• [Written instruction]:
Quote the listing below verbatim, beginning at its first line and stopping after the line that contains "v(0, 19.33) *".

* BEGIN Available data *

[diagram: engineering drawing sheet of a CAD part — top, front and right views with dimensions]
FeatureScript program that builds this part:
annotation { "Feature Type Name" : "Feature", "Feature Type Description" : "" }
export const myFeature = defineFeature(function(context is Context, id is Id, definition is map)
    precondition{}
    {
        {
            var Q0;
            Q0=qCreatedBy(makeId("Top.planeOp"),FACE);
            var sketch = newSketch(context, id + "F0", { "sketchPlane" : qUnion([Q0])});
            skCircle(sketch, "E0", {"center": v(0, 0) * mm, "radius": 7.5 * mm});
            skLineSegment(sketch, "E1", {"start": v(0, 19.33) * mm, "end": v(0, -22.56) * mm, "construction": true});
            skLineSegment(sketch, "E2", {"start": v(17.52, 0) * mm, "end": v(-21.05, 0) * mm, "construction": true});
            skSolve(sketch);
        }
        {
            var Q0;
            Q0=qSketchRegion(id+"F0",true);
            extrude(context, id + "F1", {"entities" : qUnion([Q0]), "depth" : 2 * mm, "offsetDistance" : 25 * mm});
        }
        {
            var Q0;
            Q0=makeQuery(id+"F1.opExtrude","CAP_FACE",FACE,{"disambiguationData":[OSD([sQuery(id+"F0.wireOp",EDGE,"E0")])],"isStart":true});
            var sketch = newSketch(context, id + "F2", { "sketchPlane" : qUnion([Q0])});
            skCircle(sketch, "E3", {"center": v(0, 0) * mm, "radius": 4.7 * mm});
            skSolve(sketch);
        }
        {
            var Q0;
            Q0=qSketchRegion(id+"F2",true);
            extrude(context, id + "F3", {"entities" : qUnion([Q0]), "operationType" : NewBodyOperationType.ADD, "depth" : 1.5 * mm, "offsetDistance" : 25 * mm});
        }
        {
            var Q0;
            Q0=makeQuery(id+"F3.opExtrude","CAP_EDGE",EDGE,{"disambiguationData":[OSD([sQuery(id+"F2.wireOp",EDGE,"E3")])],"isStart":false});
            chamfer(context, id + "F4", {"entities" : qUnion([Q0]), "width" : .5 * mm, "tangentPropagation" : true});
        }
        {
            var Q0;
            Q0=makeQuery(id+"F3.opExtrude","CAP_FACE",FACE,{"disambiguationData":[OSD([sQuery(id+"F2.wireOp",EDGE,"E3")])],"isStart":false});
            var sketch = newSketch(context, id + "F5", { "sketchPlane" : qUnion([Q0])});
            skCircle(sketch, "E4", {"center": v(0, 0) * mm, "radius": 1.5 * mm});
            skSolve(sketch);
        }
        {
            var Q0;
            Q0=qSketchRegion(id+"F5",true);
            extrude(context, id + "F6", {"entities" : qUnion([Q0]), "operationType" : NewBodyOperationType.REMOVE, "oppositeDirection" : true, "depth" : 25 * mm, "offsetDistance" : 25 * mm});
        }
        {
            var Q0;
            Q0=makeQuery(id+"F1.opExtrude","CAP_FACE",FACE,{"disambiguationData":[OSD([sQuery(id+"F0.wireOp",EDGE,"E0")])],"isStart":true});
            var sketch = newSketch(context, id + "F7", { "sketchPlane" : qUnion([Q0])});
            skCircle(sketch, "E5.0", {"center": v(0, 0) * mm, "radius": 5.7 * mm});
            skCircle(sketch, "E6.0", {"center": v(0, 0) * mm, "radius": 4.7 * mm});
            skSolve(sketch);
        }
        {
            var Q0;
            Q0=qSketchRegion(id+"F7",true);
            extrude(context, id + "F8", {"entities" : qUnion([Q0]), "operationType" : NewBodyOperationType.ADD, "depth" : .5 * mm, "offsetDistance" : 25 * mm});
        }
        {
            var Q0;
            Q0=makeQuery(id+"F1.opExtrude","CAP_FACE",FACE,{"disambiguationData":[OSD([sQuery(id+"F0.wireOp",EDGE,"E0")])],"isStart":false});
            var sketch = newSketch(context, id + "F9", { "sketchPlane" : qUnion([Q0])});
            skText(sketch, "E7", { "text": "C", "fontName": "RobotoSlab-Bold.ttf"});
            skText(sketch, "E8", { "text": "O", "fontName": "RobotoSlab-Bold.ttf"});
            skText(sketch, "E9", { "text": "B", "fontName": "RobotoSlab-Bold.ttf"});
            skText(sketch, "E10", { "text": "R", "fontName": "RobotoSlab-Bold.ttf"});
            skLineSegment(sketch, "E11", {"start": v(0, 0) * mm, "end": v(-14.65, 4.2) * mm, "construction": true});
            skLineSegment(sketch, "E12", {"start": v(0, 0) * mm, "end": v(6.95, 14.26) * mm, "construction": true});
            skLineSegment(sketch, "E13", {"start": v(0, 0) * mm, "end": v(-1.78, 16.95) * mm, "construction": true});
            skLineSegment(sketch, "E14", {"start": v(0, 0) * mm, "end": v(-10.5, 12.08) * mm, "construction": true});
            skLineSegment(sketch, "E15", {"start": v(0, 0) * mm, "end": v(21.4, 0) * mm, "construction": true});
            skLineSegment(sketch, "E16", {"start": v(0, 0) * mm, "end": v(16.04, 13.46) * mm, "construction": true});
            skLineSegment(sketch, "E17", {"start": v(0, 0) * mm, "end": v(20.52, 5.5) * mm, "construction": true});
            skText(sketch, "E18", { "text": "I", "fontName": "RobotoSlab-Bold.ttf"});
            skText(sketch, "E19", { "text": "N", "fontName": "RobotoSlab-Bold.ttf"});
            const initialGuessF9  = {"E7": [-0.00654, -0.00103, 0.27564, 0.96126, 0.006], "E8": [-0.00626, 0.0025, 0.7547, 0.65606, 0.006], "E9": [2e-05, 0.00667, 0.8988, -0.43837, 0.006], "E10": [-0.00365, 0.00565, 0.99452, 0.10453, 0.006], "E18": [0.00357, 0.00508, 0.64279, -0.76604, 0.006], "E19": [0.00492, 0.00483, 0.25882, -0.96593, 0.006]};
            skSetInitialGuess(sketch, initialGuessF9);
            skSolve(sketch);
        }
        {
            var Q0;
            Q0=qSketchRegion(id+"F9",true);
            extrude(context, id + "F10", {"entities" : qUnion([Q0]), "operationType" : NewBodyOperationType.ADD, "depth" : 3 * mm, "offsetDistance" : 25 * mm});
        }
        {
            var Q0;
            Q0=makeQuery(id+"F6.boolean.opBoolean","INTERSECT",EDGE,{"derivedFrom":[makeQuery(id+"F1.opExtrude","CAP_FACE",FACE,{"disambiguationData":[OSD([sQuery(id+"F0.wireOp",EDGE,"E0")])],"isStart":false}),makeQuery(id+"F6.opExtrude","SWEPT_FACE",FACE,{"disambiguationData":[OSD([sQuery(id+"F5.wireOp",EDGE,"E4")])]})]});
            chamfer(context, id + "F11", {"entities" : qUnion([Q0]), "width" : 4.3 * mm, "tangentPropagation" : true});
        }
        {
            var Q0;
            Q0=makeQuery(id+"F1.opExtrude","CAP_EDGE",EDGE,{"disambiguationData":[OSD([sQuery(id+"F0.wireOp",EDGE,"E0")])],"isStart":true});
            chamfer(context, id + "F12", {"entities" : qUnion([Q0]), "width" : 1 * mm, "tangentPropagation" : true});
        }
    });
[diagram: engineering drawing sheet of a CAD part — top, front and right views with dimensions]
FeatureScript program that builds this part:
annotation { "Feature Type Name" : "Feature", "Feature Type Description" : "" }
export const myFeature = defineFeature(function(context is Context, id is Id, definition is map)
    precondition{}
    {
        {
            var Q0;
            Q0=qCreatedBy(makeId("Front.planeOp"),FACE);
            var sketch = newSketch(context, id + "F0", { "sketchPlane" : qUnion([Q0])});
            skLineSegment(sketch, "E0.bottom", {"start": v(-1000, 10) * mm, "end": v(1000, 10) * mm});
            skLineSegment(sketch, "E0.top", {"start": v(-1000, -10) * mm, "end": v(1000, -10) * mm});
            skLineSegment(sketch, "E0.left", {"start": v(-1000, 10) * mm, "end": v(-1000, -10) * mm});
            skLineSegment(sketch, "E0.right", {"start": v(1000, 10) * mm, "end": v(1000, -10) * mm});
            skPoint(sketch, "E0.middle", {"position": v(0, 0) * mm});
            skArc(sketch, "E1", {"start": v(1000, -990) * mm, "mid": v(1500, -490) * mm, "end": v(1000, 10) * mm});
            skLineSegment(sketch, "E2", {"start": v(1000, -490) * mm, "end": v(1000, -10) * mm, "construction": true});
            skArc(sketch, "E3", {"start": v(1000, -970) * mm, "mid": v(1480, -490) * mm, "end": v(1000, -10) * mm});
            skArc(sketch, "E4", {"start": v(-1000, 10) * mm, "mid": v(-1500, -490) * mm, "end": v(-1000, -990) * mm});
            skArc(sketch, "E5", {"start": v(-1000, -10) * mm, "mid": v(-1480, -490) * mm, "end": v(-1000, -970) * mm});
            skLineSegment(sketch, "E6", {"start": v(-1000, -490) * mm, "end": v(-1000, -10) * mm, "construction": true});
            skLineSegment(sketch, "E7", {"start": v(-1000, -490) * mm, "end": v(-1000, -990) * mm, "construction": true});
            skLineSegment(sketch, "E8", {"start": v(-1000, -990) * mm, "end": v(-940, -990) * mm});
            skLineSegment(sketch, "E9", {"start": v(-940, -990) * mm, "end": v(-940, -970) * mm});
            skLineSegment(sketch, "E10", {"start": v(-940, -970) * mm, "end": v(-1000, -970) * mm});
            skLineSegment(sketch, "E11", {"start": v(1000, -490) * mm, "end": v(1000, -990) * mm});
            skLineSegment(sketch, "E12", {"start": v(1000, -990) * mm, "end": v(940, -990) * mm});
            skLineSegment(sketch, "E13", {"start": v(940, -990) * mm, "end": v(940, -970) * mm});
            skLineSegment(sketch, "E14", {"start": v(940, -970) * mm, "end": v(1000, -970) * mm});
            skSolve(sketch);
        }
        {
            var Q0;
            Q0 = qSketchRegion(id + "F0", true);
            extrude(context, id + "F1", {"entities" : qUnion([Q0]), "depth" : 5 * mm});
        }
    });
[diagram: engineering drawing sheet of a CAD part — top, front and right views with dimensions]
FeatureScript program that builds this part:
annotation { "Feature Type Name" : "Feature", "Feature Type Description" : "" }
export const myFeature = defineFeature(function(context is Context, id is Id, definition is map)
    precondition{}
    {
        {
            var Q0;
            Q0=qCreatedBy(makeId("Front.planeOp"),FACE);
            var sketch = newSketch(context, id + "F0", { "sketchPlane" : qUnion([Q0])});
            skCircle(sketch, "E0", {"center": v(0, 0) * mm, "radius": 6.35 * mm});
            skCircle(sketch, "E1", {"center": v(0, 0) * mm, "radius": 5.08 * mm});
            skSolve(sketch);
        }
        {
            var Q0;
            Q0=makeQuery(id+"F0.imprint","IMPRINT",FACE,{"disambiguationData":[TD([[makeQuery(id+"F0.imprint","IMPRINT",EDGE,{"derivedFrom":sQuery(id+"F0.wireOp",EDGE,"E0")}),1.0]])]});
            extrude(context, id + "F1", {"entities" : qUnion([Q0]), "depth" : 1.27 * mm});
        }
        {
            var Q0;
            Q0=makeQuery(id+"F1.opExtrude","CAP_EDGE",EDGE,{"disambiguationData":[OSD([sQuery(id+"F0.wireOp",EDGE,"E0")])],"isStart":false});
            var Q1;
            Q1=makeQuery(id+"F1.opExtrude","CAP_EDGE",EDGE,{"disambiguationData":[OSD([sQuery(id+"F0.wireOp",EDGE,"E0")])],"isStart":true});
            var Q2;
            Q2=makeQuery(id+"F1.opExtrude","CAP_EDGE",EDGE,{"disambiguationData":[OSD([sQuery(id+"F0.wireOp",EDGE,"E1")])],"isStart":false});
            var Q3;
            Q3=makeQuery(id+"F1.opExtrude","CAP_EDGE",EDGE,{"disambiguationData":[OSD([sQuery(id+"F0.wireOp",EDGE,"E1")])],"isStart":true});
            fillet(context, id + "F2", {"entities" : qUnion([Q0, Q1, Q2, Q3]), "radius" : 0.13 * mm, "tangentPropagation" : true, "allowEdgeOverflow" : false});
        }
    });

* END Available data *

• [Written solution]:
[diagram: engineering drawing sheet of a CAD part — top, front and right views with dimensions]
FeatureScript program that builds this part:
annotation { "Feature Type Name" : "Feature", "Feature Type Description" : "" }
export const myFeature = defineFeature(function(context is Context, id is Id, definition is map)
    precondition{}
    {
        {
            var Q0;
            Q0=qCreatedBy(makeId("Top.planeOp"),FACE);
            var sketch = newSketch(context, id + "F0", { "sketchPlane" : qUnion([Q0])});
            skCircle(sketch, "E0", {"center": v(0, 0) * mm, "radius": 7.5 * mm});
            skLineSegment(sketch, "E1", {"start": v(0, 19.33) * mm, "end": v(0, -22.56) * mm, "construction": true});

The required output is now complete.